From the line containing "cancer (adenocarcinoma) stained" to the last line below, retype everything word for word.
[MATERIAL FOR THE TASK — start]
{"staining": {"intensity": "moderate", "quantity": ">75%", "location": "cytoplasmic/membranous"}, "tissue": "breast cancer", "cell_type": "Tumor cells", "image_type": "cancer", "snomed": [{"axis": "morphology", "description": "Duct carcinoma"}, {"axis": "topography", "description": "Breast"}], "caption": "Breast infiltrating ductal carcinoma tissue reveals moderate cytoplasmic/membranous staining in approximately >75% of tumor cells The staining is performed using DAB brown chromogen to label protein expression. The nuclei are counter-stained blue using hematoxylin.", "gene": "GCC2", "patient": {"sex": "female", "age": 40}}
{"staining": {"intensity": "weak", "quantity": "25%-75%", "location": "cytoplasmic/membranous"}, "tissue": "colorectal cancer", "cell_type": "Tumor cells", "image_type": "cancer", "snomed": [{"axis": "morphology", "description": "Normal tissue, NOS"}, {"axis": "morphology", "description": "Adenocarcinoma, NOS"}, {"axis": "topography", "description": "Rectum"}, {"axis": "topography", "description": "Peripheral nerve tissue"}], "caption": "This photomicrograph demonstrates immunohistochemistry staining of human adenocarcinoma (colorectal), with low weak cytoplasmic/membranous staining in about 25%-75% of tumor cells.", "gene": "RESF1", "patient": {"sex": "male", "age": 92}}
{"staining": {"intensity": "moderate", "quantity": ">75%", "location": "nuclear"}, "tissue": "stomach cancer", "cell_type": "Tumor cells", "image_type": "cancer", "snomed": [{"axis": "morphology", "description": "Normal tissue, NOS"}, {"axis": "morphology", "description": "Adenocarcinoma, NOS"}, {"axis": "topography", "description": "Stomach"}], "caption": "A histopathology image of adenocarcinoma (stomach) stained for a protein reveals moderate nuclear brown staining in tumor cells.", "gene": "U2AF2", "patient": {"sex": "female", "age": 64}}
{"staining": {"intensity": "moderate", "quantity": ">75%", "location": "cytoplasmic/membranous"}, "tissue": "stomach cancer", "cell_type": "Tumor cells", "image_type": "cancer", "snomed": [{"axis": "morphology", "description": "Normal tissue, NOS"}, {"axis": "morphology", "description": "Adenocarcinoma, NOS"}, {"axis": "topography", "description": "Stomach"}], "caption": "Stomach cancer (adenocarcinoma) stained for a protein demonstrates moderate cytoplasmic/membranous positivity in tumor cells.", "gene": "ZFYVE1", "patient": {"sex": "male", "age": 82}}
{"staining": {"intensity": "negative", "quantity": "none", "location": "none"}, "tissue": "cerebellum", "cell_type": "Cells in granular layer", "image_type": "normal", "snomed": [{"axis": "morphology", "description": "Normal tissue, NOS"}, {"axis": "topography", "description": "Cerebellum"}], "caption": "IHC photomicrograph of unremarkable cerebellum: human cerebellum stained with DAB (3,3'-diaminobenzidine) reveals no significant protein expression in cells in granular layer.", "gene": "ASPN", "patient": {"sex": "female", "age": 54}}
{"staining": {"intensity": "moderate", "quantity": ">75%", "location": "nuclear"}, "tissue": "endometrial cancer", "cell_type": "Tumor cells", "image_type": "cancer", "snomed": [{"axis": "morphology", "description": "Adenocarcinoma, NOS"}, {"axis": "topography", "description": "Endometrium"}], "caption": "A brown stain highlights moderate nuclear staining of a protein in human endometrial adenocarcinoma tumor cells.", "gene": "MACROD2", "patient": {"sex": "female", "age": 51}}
[MATERIAL FOR THE TASK — finish]
## ANSWER TO THE EXERCISE
{"staining": {"intensity": "moderate", "quantity": ">75%", "location": "cytoplasmic/membranous"}, "tissue": "stomach cancer", "cell_type": "Tumor cells", "image_type": "cancer", "snomed": [{"axis": "morphology", "description": "Normal tissue, NOS"}, {"axis": "morphology", "description": "Adenocarcinoma, NOS"}, {"axis": "topography", "description": "Stomach"}], "caption": "Stomach cancer (adenocarcinoma) stained for a protein demonstrates moderate cytoplasmic/membranous positivity in tumor cells.", "gene": "ZFYVE1", "patient": {"sex": "male", "age": 82}}
{"staining": {"intensity": "negative", "quantity": "none", "location": "none"}, "tissue": "cerebellum", "cell_type": "Cells in granular layer", "image_type": "normal", "snomed": [{"axis": "morphology", "description": "Normal tissue, NOS"}, {"axis": "topography", "description": "Cerebellum"}], "caption": "IHC photomicrograph of unremarkable cerebellum: human cerebellum stained with DAB (3,3'-diaminobenzidine) reveals no significant protein expression in cells in granular layer.", "gene": "ASPN", "patient": {"sex": "female", "age": 54}}
{"staining": {"intensity": "moderate", "quantity": ">75%", "location": "nuclear"}, "tissue": "endometrial cancer", "cell_type": "Tumor cells", "image_type": "cancer", "snomed": [{"axis": "morphology", "description": "Adenocarcinoma, NOS"}, {"axis": "topography", "description": "Endometrium"}], "caption": "A brown stain highlights moderate nuclear staining of a protein in human endometrial adenocarcinoma tumor cells.", "gene": "MACROD2", "patient": {"sex": "female", "age": 51}}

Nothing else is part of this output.